───── EXTRAIT DU DOCUMENT ─────
Les catholiques américains contiennent un nombre « significatif » de groupes qui cherchent à « bâillonner » les réformes de l’Église catholique initiées par le Concile Vatican II, a déclaré le pape François dans une nouvelle interview.
« Dans l’Église européenne, je vois plus de renouveau dans les choses spontanées qui émergent : des mouvements, des groupes, de nouveaux évêques qui se souviennent qu’il y a un Concile derrière eux« , a déclaré François dans une conversation avec les éditeurs des revues jésuites d’Europe.
« Le restaurationnisme est venu bâillonner le Concile« , a-t-il poursuivi. « Le nombre de groupes de ‘restaurateurs’ – par exemple, aux États-Unis, il y en a beaucoup – c’est très significatif«
La conversation entre le pape et les éditeurs a eu lieu le 19 mai et une transcription de la rencontre a été publiée dans la revue jésuite La Civiltà Cattolica le 14 juin.
Au cours de l’année écoulée, le pape François a institué un certain nombre de réformes destinées à servir de correction aux catholiques qui ont rejeté les enseignements du concile Vatican II.
Parmi les réformes de Vatican II, qui s’est déroulé de 1962 à 1965, figurait l’approbation de la traduction de la liturgie du latin vers les langues vernaculaires, dans le but de rendre la messe plus accessible et d’impliquer une plus grande participation des laïcs.
Certains des critiques les plus virulents de ces réformes sont venus de l’Église catholique des États-Unis.
Pourtant, malgré les reproches adressés par le pape à ceux qui cherchent à revenir sur les changements intervenus au sein de l’Église, il a également fait preuve de prudence en évoquant le chemin synodal allemand, dans lequel un certain nombre de responsables ecclésiastiques et de laïcs ont soutenu les appels à la restauration des femmes diacres et à la bénédiction par l’Église des unions homosexuelles.
« Le problème se pose lorsque la voie synodale émane des élites intellectuelles et théologiques et qu’elle est fortement influencée par des pressions extérieures« , a-t-il déclaré. « Il y a certains diocèses où la voie synodale se développe avec les fidèles, avec le peuple, lentement« .
François a également évoqué les troubles actuels dans le diocèse de Cologne, où le cardinal Rainer Maria Woelki est récemment revenu d’un congé sabbatique forcé de six mois à la suite d’une enquête sur sa gestion des cas d’abus du clergé.
─────
#### ÉNONCÉ 1:
Résumez en une phrase plus courte le paragraphe de l'article sur le pape François qui commence par « Pourtant, malgré les reproches », sans perdre ses faits principaux.
#### ÉNONCÉ 2:
Recopiez fidèlement le passage de l'article sur le pape François allant de « Au cours de » jusqu'à « participation des laïcs. ».
───── DONNÉES FOURNIES ─────
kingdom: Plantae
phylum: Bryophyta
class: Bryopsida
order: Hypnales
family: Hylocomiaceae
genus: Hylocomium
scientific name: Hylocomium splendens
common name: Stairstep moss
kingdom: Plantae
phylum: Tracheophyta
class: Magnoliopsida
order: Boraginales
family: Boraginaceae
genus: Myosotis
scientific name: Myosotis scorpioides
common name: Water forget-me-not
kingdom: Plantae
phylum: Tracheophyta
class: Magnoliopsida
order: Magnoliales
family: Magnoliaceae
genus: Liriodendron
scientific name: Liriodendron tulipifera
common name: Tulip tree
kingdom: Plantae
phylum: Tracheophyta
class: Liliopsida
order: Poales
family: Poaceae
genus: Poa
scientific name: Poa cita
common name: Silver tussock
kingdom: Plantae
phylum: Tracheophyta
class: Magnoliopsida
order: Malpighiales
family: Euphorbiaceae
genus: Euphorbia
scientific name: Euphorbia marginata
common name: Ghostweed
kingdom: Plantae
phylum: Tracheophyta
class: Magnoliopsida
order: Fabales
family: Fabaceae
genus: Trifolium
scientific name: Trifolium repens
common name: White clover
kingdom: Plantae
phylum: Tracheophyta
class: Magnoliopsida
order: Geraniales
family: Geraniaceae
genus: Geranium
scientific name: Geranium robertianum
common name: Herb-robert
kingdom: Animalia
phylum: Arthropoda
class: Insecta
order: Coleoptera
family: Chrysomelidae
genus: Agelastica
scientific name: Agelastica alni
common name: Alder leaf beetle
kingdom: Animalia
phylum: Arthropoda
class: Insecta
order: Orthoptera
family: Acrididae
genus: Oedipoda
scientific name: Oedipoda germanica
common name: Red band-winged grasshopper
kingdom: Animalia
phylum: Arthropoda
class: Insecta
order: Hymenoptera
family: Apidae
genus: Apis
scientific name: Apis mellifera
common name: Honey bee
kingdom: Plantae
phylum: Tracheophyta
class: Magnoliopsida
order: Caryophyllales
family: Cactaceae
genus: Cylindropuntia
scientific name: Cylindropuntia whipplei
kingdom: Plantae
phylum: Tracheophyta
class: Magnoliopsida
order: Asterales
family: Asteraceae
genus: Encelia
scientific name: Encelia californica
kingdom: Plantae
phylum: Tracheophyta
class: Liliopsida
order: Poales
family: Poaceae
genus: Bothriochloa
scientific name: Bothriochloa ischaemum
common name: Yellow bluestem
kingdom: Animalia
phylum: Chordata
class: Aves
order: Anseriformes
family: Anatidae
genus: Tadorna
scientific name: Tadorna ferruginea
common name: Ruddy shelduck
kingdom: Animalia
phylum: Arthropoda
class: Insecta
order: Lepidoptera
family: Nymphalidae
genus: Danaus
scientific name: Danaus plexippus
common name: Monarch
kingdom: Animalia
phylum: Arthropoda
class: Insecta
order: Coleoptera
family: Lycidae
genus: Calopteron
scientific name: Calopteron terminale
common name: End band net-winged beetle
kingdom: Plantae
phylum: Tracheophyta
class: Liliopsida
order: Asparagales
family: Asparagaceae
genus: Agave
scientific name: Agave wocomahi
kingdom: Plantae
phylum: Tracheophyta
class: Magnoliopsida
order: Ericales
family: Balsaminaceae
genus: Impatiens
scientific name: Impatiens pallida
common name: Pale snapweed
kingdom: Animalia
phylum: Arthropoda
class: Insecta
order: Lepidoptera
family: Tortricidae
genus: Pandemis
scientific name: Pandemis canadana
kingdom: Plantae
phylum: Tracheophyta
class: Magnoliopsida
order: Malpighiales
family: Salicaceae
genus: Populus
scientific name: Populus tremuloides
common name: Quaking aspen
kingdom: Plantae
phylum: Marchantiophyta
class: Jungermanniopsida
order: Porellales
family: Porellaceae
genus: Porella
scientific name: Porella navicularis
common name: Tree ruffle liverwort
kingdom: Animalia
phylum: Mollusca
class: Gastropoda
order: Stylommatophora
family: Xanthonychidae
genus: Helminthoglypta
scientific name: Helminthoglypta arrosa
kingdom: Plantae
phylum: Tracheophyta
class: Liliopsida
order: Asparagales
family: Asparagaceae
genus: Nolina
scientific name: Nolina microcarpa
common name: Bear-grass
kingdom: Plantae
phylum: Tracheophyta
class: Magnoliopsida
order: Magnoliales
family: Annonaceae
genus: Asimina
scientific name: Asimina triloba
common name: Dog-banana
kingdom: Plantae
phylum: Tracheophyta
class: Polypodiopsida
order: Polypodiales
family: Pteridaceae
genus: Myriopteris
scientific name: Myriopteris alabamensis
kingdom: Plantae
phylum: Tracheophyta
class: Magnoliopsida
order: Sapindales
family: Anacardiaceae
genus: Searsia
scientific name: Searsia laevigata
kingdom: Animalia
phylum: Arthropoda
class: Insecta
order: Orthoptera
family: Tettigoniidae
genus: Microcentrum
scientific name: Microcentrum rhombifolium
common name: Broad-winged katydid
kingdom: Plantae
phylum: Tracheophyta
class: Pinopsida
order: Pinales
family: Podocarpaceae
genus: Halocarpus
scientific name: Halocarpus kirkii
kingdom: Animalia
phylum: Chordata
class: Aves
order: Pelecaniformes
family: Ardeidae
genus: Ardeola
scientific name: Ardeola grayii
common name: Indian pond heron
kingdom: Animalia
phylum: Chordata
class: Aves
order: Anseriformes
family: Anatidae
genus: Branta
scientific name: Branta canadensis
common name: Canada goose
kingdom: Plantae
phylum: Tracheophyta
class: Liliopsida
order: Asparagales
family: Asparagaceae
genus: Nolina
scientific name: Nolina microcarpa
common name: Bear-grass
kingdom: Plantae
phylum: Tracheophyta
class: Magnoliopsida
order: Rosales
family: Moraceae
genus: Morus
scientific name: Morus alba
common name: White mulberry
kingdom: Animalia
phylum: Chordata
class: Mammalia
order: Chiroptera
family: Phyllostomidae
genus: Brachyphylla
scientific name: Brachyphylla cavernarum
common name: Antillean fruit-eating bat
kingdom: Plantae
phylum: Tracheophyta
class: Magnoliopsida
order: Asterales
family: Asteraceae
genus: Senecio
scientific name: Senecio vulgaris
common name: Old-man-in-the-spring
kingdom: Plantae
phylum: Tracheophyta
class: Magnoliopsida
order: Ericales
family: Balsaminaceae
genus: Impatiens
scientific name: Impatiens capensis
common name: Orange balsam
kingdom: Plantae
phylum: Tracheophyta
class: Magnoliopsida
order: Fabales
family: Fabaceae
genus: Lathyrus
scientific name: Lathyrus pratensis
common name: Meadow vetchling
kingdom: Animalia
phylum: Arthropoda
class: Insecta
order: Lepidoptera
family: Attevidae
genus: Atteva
─────
#### CORRIGÉ 1:
Bien qu'il reproche à certains de vouloir revenir sur les changements de l'Église, le pape s'est montré prudent sur le chemin synodal allemand, où des responsables ecclésiastiques et des laïcs ont soutenu la restauration des femmes diacres et la bénédiction par l'Église des unions homosexuelles.

#### CORRIGÉ 2:
Au cours de l’année écoulée, le pape François a institué un certain nombre de réformes destinées à servir de correction aux catholiques qui ont rejeté les enseignements du concile Vatican II.
Parmi les réformes de Vatican II, qui s’est déroulé de 1962 à 1965, figurait l’approbation de la traduction de la liturgie du latin vers les langues vernaculaires, dans le but de rendre la messe plus accessible et d’impliquer une plus grande participation des laïcs.